Muslims try to avoid conflict and focus on acts of charity during the holy month. However, the war in the Gaza Strip is looming large over this year’s Ramadan for many Muslims.

The war began on Oct. 7 with Hamas’ attack on Israel that killed around 1,200 people and saw 250 others taken hostage. Israel responded with a grinding war targeting the Gaza Strip that so far has seen more than 30,000 Palestinians killed and an intense siege of the seaside enclave cutting off electricity, food and water.

Scenes of Palestinians praying before bombed-out mosques and chasing after food airdropped by foreign nations continue to anger those across the Middle East and the wider world. The U.S. has been pressuring Israel, which relies on American military hardware and support, to allow more food in as Ramadan begins. It also plans a sea corridor with other partners.

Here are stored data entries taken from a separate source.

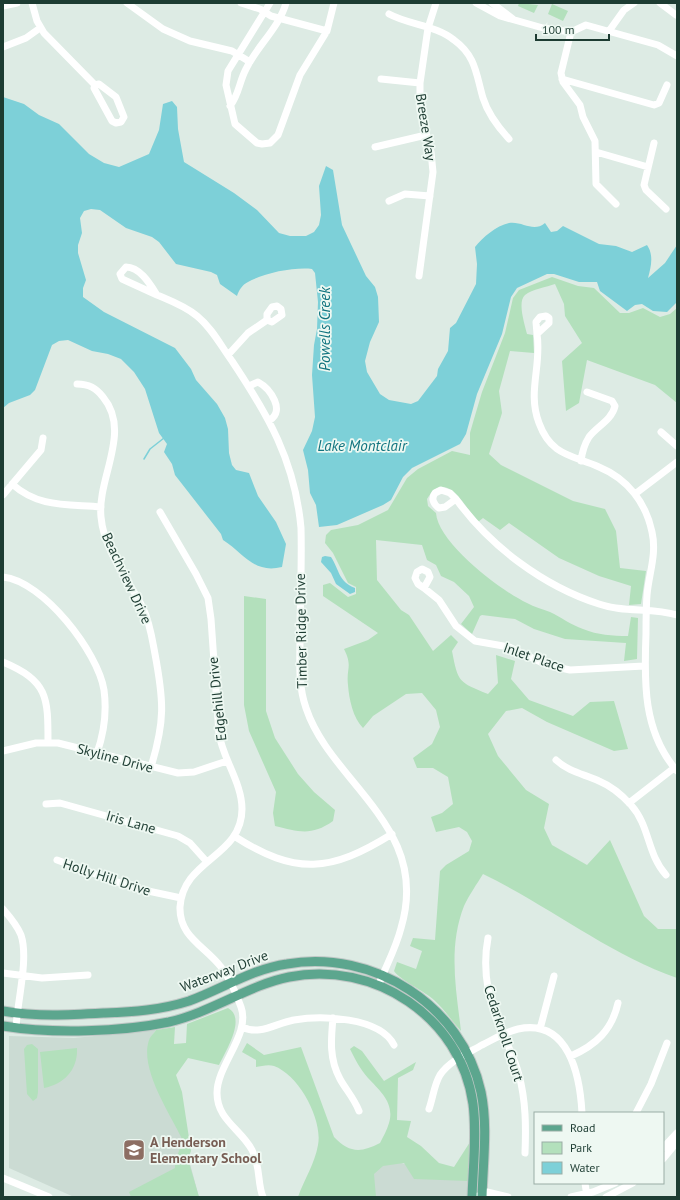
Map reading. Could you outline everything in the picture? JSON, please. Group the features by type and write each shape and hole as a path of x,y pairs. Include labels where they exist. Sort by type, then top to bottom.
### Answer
{"main road":[{"name":"Waterway Drive","path":"3,1011 65,1016 148,1010 187,1001 272,967 310,961 354,966 382,975 409,989 430,1004 456,1035 467,1054 477,1079 484,1111 485,1131 482,1197"},
{"name":"Waterway Drive","path":"3,1026 63,1031 149,1025 184,1018 276,980 312,974 352,976 379,984 401,995 424,1012 441,1032 458,1059 469,1085 473,1104 475,1135 472,1196"}],"street":[{"path":"3,6 17,3"},
{"path":"32,3 40,28 95,85 94,88 112,121 116,123 121,122 124,117 116,97 99,84 95,85"},
{"path":"127,3 151,22 190,41 226,49 238,54 250,62"},
{"path":"241,3 249,4 280,19 327,30"},
{"path":"270,3 238,54 225,79 230,106 237,127 257,143 266,144 274,141 278,135 300,75 327,30 334,3"},
{"path":"230,106 235,100 246,69 280,19 286,3"},
{"name":"Breeze Way","path":"419,276 433,162 420,109 420,83 428,28 436,3"},
{"path":"476,3 500,16 537,27 571,32 586,24 658,45 677,56"},
{"path":"492,3 513,19"},
{"path":"609,31 624,10 634,3"},
{"path":"660,3 676,15"},
{"path":"389,14 401,20 447,35 465,51 475,66 487,108 496,123 509,139"},
{"path":"3,47 26,38 40,28"},
{"path":"571,32 561,73 562,79 580,105 583,116 595,142 596,184 616,204"},
{"path":"381,79 420,83"},
{"path":"562,79 654,105 659,103 667,85"},
{"path":"374,147 426,135"},
{"path":"654,143 644,188 666,209"},
{"path":"596,152 648,167"},
{"path":"388,201 405,194 430,196"},
{"name":"Timber Ridge Drive","path":"157,295 148,281 133,268 126,267 121,271 121,276 125,281 142,287 157,295 182,306 198,317 212,332 270,420 281,445 291,475 300,512 300,677 306,708 322,742 376,809 392,834 403,865 406,882 405,910 401,929 379,984"},
{"path":"228,355 248,333 267,320"},
{"path":"537,334 539,351 533,393 544,435 561,453 611,473 622,480 635,494 646,513 654,545 646,611 644,666 645,693 650,720 660,745 676,770 629,803"},
{"path":"249,386 258,382 270,394 278,410 276,415 270,420"},
{"name":"Beachview Drive","path":"77,384 91,386 100,394 109,406 114,422 114,438 101,507 101,518 107,541 143,608 152,633 163,704 161,729 150,767"},
{"path":"581,461 583,450 590,436 608,418 615,406 612,401 587,392"},
{"path":"661,432 677,446"},
{"path":"3,495 41,450 43,438"},
{"path":"635,494 677,462"},
{"path":"12,484 24,494 41,502 101,507"},
{"path":"456,499 482,531 535,574 599,604 677,615"},
{"name":"Edgehill Drive","path":"160,512 199,579 208,598 211,619 219,734 241,801 240,822 234,836 222,851 207,862 189,879 182,898 180,914 188,934 215,959 231,984 243,1015 242,1027"},
{"path":"3,577 23,582 47,599 77,634 91,655 102,680 105,704 104,729 98,754"},
{"name":"Inlet Place","path":"424,588 439,600 456,626 476,641 509,647 547,665 570,670 644,666"},
{"path":"3,662 25,672 41,689 48,711 48,742"},
{"name":"Skyline Drive","path":"3,751 48,742 65,744 150,767 171,772 186,773 201,771 227,761"},
{"path":"556,760 566,769 603,783 629,803 642,821 654,860 666,875"},
{"name":"Iris Lane","path":"46,804 54,802 67,804 178,836 190,843 207,862"},
{"path":"234,836 254,850 279,859 314,864 332,862 350,857 392,834"},
{"name":"Holly Hill Drive","path":"57,860 134,888 182,898"},
{"path":"3,909 21,935 23,950 16,1013 16,1028"},
{"name":"Cedarknoll Court","path":"488,938 485,961 489,989 496,1019 515,1062 523,1096 526,1123 525,1153"},
{"path":"3,974 56,978 88,975"},
{"path":"540,1030 554,976"},
{"path":"571,1056 589,1047 603,1036 612,1022 618,1003"},
{"path":"332,1018 331,1043 333,1062 340,1079 352,1096 359,1110"},
{"path":"263,1197 259,1170 254,1155 243,1137 226,1120 220,1109 217,1095 220,1077 242,1027 258,1031 295,1020 332,1018 370,1026 387,1036 394,1045"},
{"path":"429,1109 441,1074 449,1065 503,1034 526,1028 540,1030 560,1040 571,1056 579,1088 582,1112"},
{"path":"637,1112 652,1084 667,1043"},
{"path":"664,1147 677,1133"},
{"path":"664,1158 677,1142"},
{"path":"3,1178 49,1197"},
{"path":"585,1184 587,1195"},
{"path":"572,1197 587,1195 613,1184"},
{"path":"606,1197 631,1184"},
{"path":"472,1196 482,1197 487,1192 508,1197"}],"shaded area":[{"path":"156,1030 149,1040 179,1123 199,1197 74,1197 9,1168 9,1036 74,1038"},
{"path":"325,1143 470,1181 470,1197 298,1197"}],"green space":[{"path":"519,3 538,5 534,13 518,6"},
{"path":"552,4 568,11 563,21 548,14"},
{"path":"552,277 578,286 594,288 620,313 629,313 643,308 660,317 670,314 677,308 677,403 655,385 587,360 579,403 566,411 562,361 582,343 565,316 564,304 555,284 535,290 525,295 522,303 522,314 527,334 533,335 534,353 510,351 499,391 502,413 489,454 501,465 573,501 605,509 616,531 620,568 646,571 641,604 629,605 631,586 599,576 559,558 509,523 500,530 483,518 478,522 455,493 448,488 441,487 434,490 427,499 428,506 436,513 439,525 447,538 472,565 502,588 527,603 550,612 579,627 594,633 605,635 628,636 631,617 638,618 637,659 624,661 626,643 565,639 534,629 515,619 482,615 480,616 472,634 461,624 474,607 469,596 454,582 441,576 436,565 427,560 422,545 376,540 377,580 401,610 409,615 433,651 451,635 458,642 452,651 458,676 465,684 488,694 498,683 496,655 515,661 511,679 529,700 573,716 590,702 614,701 628,749 614,751 547,722 522,708 506,711 488,734 498,756 526,790 549,804 544,828 552,845 587,865 610,840 644,916 658,929 677,929 677,978 626,956 531,900 483,874 464,906 456,937 455,968 461,1031 434,1000 401,978 394,971 397,962 416,969 422,951 410,946 413,938 435,940 440,871 446,865 469,851 472,841 467,832 459,827 436,832 431,817 442,813 453,804 448,777 433,768 417,768 413,758 432,744 440,727 436,710 422,693 406,694 373,716 363,728 360,724 354,714 351,702 348,679 349,664 344,649 368,640 378,633 323,596 323,585 330,583 348,597 356,594 356,587 348,583 333,553 325,543 326,535 331,530 358,525 388,510 407,478 418,469 452,451 470,455 470,433 482,392 505,333 513,298 519,290"},
{"path":"244,596 266,599 266,711 275,738 298,774 314,792 335,810 333,821 312,831 298,831 275,826 273,813 276,792 249,731 244,705"},
{"path":"228,1008 233,1013 235,1027 233,1035 219,1065 188,1058 176,1075 182,1092 191,1151 188,1159 199,1197 131,1197 129,1192 175,1168 175,1161 183,1141 152,1078 148,1064 147,1052 150,1039 156,1030 175,1027 174,1044 186,1043 187,1024"},
{"path":"247,1043 264,1055 301,1047 334,1137 350,1149 356,1150 367,1149 380,1143 389,1123 390,1109 382,1093 368,1078 350,1049 354,1046 362,1051 384,1081 416,1062 413,1070 398,1078 397,1120 411,1121 407,1137 421,1146 439,1163 454,1167 470,1142 468,1181 414,1179 404,1163 383,1166 374,1174 376,1197 298,1197 317,1152 319,1135 317,1123 313,1111 300,1088 283,1071 272,1065 256,1067 256,1060 242,1052"},
{"path":"32,1044 38,1049 38,1092 37,1098 33,1101 27,1094 24,1049 27,1045"},
{"path":"77,1048 75,1063 69,1074 58,1083 44,1088 40,1052"}],"water":[{"name":"Lake Montclair","path":"3,97 24,104 39,115 59,124 89,154 104,163 119,167 149,154 159,130 163,104 172,101 177,107 178,129 184,162 234,193 257,210 279,233 290,236 306,236 314,232 319,225 321,215 319,186 326,166 333,170 342,225 366,276 375,287 378,297 379,322 370,342 365,361 367,372 380,394 389,400 411,404 418,401 437,376 438,369 448,351 450,328 456,323 476,284 477,264 475,247 490,232 504,224 514,223 536,227 545,223 551,232 557,231 563,226 599,244 616,246 632,252 647,245 651,253 651,265 648,278 665,263 677,245 677,302 667,312 653,311 642,304 635,305 627,311 600,291 597,282 579,282 554,274 547,274 517,288 511,297 502,334 477,394 466,434 460,444 412,468 403,477 391,500 383,505 337,525 319,527 316,505 310,493 308,470 303,450 312,431 315,417 312,375 314,345 317,329 318,302 315,273 312,269 305,269 271,273 246,283 241,288 237,296 220,284 217,275 211,272 176,264 159,242 152,237 126,228 100,210 91,209 84,211 80,218 82,233 78,245 78,253 86,280 83,288 83,297 104,312 175,348 191,369 196,380 217,404 225,418 228,429 229,453 232,465 236,470 249,473 258,496 276,522 286,544 282,567 264,568 250,561 223,540 221,534 175,475 172,464 164,452 167,444 159,433 145,389 134,372 121,359 108,354 92,351 68,340 59,341 52,345 35,390 30,395 9,403 3,408"},
{"path":"322,557 331,557 342,579 355,588 355,592 350,594 336,584 331,573 321,562"}],"waterway":[{"path":"144,459 150,449 164,438"}],"place":[{"name":"A Henderson Elementary School","path":"134,1150"}],"water label":[{"name":"Powells Creek","path":"325,329"}]}
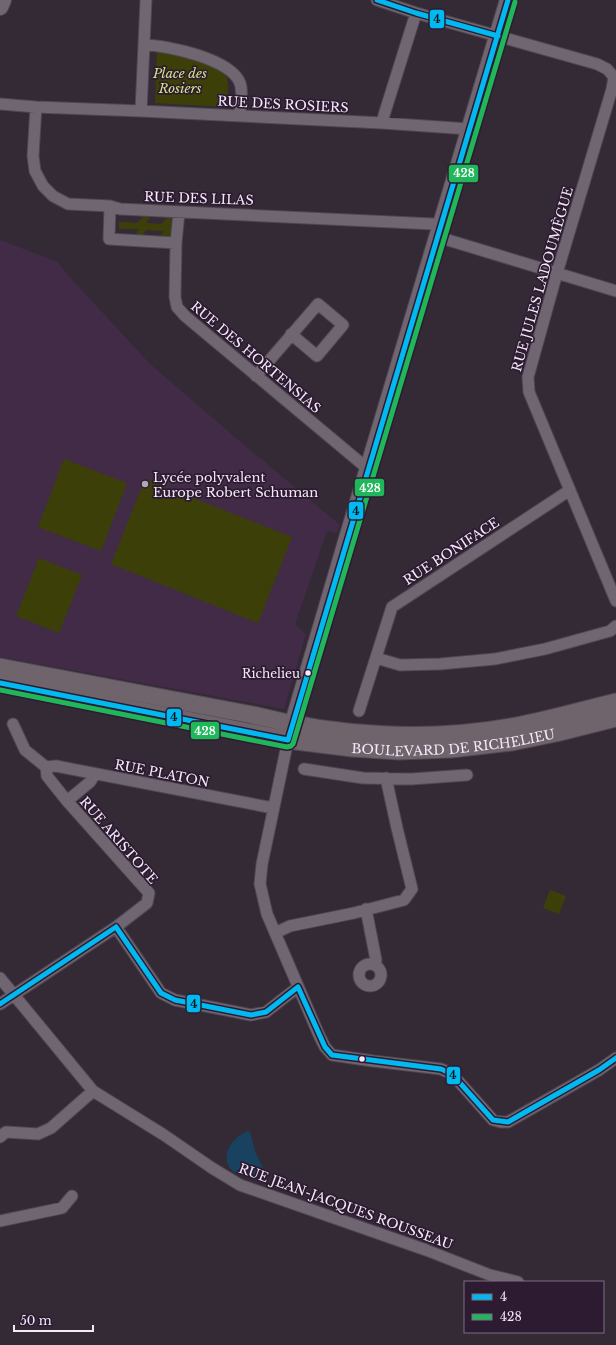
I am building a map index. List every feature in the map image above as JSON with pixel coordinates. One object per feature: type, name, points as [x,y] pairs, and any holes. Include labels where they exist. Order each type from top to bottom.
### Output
[{"type":"main road","name":"BOULEVARD DE RICHELIEU","points":[[0,667],[246,714],[290,732],[339,731],[393,735],[450,735],[515,726],[616,702]]},
{"type":"main road","name":"BOULEVARD DE RICHELIEU","points":[[0,683],[290,732],[352,748],[399,751],[451,749],[512,742],[556,734],[616,718]]},
{"type":"street","points":[[0,7],[3,0]]},
{"type":"street","points":[[141,111],[146,0]]},
{"type":"street","points":[[377,0],[416,13],[498,36]]},
{"type":"street","points":[[508,0],[290,732],[273,808],[262,864],[260,884],[267,914],[322,1041],[332,1055],[448,1071],[493,1120],[501,1122],[508,1122],[599,1070],[616,1058]]},
{"type":"street","points":[[382,123],[416,13]]},
{"type":"street","name":"RUE JULES LADOUMÈGUE","points":[[498,36],[597,64],[607,69],[614,77],[612,89],[557,273],[528,377],[529,392],[570,490],[612,578],[616,601]]},
{"type":"street","points":[[144,45],[183,51],[217,62],[228,68],[234,73],[241,84],[242,91],[240,116]]},
{"type":"street","name":"RUE DES ROSIERS","points":[[0,104],[36,108],[141,111],[382,123],[469,129]]},
{"type":"street","name":"RUE DES LILAS","points":[[36,108],[33,156],[35,171],[43,186],[53,196],[68,204],[110,206],[120,209],[426,224],[439,232],[557,273],[616,291]]},
{"type":"street","points":[[110,206],[109,239],[176,243]]},
{"type":"street","name":"RUE DES HORTENSIAS","points":[[179,212],[176,243],[175,297],[177,307],[185,316],[368,469]]},
{"type":"street","points":[[256,376],[292,334],[318,304],[343,325],[317,356],[292,334]]},
{"type":"street","name":"RUE BONIFACE","points":[[359,711],[392,607],[570,490]]},
{"type":"street","points":[[376,658],[400,665],[440,664],[495,659],[545,649],[610,631],[616,626]]},
{"type":"street","name":"RUE ARISTOTE","points":[[0,1004],[116,927],[147,903],[149,893],[67,801],[47,776],[46,767],[25,750],[13,724]]},
{"type":"street","name":"RUE PLATON","points":[[46,767],[56,766],[273,808]]},
{"type":"street","points":[[304,769],[363,778],[412,779],[467,775]]},
{"type":"street","points":[[67,801],[90,782],[95,774]]},
{"type":"street","points":[[275,933],[290,926],[404,900],[412,889],[386,778]]},
{"type":"street","points":[[366,909],[376,960],[374,965]]},
{"type":"street","points":[[116,927],[161,993],[175,1000],[251,1015],[266,1012],[298,987]]},
{"type":"street","name":"RUE JEAN-JACQUES ROUSSEAU","points":[[0,978],[93,1091],[240,1185],[426,1250],[490,1275],[514,1281]]},
{"type":"street","points":[[0,1137],[6,1132],[38,1134],[51,1128],[93,1091]]},
{"type":"street","points":[[0,1221],[62,1208],[72,1196]]},
{"type":"shaded area","name":"Lycée polyvalent Europe Robert Schuman","points":[[0,240],[58,262],[66,273],[150,364],[340,525],[337,533],[327,531],[295,624],[306,634],[284,709],[0,657]]},
{"type":"green space","name":"Place des Rosiers","points":[[157,50],[195,59],[222,71],[228,82],[226,107],[155,103]]},
{"type":"green space","points":[[144,215],[151,216],[146,223],[161,224],[168,217],[172,217],[171,239],[159,238],[164,231],[146,230],[141,237],[134,237],[139,229],[119,229],[119,222],[138,223]]},
{"type":"green space","points":[[64,459],[127,483],[101,551],[38,527]]},
{"type":"green space","points":[[145,479],[292,537],[258,623],[111,564]]},
{"type":"green space","points":[[39,558],[82,575],[59,633],[16,616]]},
{"type":"green space","points":[[550,890],[566,896],[559,914],[543,908]]},
{"type":"water","points":[[248,1131],[250,1132],[255,1151],[263,1168],[262,1172],[249,1175],[238,1174],[231,1170],[227,1163],[227,1155],[230,1146],[237,1138]]},
{"type":"transit line","name":"4","points":[[377,0],[416,13],[498,36]]},
{"type":"transit line","name":"4","points":[[0,683],[288,740],[508,0]]},
{"type":"transit line","name":"428","points":[[0,690],[287,747],[293,744],[515,2]]},
{"type":"transit line","name":"4","points":[[116,927],[161,993],[175,1000],[251,1015],[266,1012],[298,987]]},
{"type":"transit line","name":"4","points":[[0,1004],[116,927]]},
{"type":"transit line","name":"4","points":[[298,987],[325,1047],[332,1055],[441,1069],[452,1074],[493,1120],[508,1122],[599,1070],[616,1058]]},
{"type":"place","name":"Lycée polyvalent Europe Robert Schuman","points":[[145,484]]},
{"type":"place","name":"Richelieu","points":[[308,673]]}]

The war, as well as Israeli restrictions on Muslims praying at Jerusalem’s Al-Aqsa Mosque, Islam’s third-holiest site, may further inflame militant anger. The site is also known as the Temple Mount, which Jews consider their most sacred site.

The Islamic State group, which once held a self-described caliphate across territory in Iraq and Syria, has launched attacks around Ramadan as well. Though now splintered, the group has tried to capitalize on the Israel-Hamas war to raise its profile.

War also continues to rage across Sudan despite efforts to try and reach a Ramadan cease-fire.